## Instructions
A. Answer these questions from the curve_fit thread, marking each answer (i), (ii), (iii) to match:
(i) Who sent the message, and on what date?
(ii) How many datasets does ElMickerino say he has?
(iii) Which parameterization does Robert Kern recommend over A*sin(w*t+phi)?
B. Condense the paragraph of the curve_fit thread that opens "If you try to fit the frequency" into one shorter sentence that keeps its main facts.
C. Transcribe the curve_fit thread, beginning at the words "Has anyone experience" and stopping after "my 60+ datasets.".

## Passage
---+---

[SciPy-user] curve_fit step-size and optimal parameters

Sebastian Walter sebastian.walter at gmail.com
Wed Jun 10 03:58:36 EDT 2009


If you try to fit the frequency with the least-squares distance  the
problem is not only nonlinearity
but rather the fact that the objective functions has many local minimizers.
At least that's what I have observed in a toy example once.

Has anyone experience what to do in that case? (Maybe use L1 norm instead?)



On Mon, Jun 8, 2009 at 10:19 PM, Robert Kern<robert.kern at gmail.com> wrote:
> 2009/6/8 Stéfan van der Walt <stefan at sun.ac.za>:
>> 2009/6/8 Robert Kern <robert.kern at gmail.com>:
>>> On Mon, Jun 8, 2009 at 14:59, ElMickerino<elmickerino at hotmail.com> wrote:
>>>> My question is, how can I get curve_fit to use a very small step-size for
>>>> the phase, or put in strict limits, and to therefore get a robust fit.  I
>>>> don't want to tune the phase by hand for each of my 60+ datasets.
>>>
>>> You really can't. I recommend the A*sin(w*t)+B*cos(w*t)
>>> parameterization rather than the A*sin(w*t+phi) one.
>>
>> Could you expand?  I can't immediately see why the second
>> parametrisation is bad.

---+---

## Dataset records

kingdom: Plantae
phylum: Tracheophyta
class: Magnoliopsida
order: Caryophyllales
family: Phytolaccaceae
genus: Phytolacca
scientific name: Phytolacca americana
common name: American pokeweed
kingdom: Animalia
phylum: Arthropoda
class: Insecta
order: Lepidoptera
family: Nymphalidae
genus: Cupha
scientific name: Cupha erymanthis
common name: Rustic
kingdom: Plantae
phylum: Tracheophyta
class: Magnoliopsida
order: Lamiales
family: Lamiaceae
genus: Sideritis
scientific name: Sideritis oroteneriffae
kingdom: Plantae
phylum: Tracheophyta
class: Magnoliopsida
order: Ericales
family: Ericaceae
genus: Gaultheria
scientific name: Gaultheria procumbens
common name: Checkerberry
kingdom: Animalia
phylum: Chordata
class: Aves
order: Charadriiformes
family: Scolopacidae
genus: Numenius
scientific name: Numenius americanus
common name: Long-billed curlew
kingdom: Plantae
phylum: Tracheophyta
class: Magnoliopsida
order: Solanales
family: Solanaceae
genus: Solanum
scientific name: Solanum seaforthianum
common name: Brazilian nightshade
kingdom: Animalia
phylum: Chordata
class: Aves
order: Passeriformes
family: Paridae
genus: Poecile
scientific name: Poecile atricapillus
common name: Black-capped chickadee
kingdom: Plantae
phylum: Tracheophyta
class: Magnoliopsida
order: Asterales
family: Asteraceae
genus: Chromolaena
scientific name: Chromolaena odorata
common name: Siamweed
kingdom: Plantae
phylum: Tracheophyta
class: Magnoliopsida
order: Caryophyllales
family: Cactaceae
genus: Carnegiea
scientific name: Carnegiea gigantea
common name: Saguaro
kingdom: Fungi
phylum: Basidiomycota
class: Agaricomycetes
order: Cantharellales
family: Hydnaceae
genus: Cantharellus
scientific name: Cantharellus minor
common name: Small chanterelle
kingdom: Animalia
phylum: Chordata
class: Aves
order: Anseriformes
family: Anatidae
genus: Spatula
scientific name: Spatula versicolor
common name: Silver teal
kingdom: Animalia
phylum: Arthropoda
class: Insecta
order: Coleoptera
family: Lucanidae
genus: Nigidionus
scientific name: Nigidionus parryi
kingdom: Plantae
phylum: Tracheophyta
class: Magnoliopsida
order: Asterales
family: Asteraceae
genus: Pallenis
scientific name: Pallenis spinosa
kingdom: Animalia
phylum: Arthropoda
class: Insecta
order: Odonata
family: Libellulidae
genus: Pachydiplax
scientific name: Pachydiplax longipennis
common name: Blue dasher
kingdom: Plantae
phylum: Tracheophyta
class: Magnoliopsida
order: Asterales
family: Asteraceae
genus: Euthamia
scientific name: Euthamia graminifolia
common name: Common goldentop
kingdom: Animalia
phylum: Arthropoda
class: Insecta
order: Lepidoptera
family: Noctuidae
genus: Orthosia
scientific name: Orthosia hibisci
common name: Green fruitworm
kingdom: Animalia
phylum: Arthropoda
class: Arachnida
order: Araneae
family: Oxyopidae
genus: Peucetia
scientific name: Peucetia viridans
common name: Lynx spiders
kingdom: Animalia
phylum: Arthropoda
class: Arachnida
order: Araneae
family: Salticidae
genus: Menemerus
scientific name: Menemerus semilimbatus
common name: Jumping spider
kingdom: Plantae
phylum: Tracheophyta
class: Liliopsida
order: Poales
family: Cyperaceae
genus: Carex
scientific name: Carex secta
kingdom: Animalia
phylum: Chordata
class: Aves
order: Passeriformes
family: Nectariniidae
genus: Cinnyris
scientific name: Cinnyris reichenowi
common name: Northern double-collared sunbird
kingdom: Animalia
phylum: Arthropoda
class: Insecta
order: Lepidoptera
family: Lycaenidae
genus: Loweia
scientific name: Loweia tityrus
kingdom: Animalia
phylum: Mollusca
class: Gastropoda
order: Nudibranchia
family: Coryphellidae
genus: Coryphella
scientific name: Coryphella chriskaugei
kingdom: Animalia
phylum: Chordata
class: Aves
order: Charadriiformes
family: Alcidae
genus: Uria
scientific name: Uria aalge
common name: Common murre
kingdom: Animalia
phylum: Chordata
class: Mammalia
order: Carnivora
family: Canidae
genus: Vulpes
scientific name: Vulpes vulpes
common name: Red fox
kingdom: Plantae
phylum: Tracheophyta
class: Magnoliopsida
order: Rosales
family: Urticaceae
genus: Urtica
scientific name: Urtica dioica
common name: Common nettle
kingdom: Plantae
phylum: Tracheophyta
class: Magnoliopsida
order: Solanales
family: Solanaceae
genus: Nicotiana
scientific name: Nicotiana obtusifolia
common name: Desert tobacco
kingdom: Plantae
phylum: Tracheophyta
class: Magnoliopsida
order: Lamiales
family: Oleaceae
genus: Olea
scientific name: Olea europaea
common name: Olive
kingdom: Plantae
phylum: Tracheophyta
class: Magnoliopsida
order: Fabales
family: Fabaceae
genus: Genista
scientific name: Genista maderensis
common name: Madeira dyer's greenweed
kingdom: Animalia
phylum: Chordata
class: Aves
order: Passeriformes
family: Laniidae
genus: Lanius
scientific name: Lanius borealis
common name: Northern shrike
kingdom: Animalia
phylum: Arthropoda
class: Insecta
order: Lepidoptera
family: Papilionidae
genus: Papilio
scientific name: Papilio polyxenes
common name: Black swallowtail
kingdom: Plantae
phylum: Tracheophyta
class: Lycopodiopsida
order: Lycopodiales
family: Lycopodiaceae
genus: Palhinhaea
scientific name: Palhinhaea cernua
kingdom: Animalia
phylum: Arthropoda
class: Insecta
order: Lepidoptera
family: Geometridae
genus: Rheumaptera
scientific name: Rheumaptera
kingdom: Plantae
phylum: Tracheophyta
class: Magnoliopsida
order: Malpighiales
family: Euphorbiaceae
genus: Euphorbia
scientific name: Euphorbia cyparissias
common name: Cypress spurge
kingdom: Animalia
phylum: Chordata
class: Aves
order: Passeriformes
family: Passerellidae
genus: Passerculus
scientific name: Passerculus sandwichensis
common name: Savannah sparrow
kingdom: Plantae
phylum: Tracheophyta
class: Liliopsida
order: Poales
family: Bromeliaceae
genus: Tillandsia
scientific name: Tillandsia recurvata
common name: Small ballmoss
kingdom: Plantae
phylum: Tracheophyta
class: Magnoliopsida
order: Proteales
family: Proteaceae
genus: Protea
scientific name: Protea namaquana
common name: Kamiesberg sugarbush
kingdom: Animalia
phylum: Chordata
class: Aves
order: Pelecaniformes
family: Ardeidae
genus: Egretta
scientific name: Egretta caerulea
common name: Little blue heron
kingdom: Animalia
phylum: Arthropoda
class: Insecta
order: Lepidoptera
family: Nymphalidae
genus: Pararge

---+---

## Solution list
A.
(i) Sebastian Walter sent it on Wednesday, June 10, 2009.
(ii) More than 60 (60+).
(iii) A*sin(w*t)+B*cos(w*t).

B. When the frequency is fit by least-squares distance, the trouble is less the nonlinearity than the many local minimizers of the objective function, as the writer once observed in a toy example.

C.
Has anyone experience what to do in that case? (Maybe use L1 norm instead?)



On Mon, Jun 8, 2009 at 10:19 PM, Robert Kern<robert.kern at gmail.com> wrote:
> 2009/6/8 Stéfan van der Walt <stefan at sun.ac.za>:
>> 2009/6/8 Robert Kern <robert.kern at gmail.com>:
>>> On Mon, Jun 8, 2009 at 14:59, ElMickerino<elmickerino at hotmail.com> wrote:
>>>> My question is, how can I get curve_fit to use a very small step-size for
>>>> the phase, or put in strict limits, and to therefore get a robust fit.  I
>>>> don't want to tune the phase by hand for each of my 60+ datasets.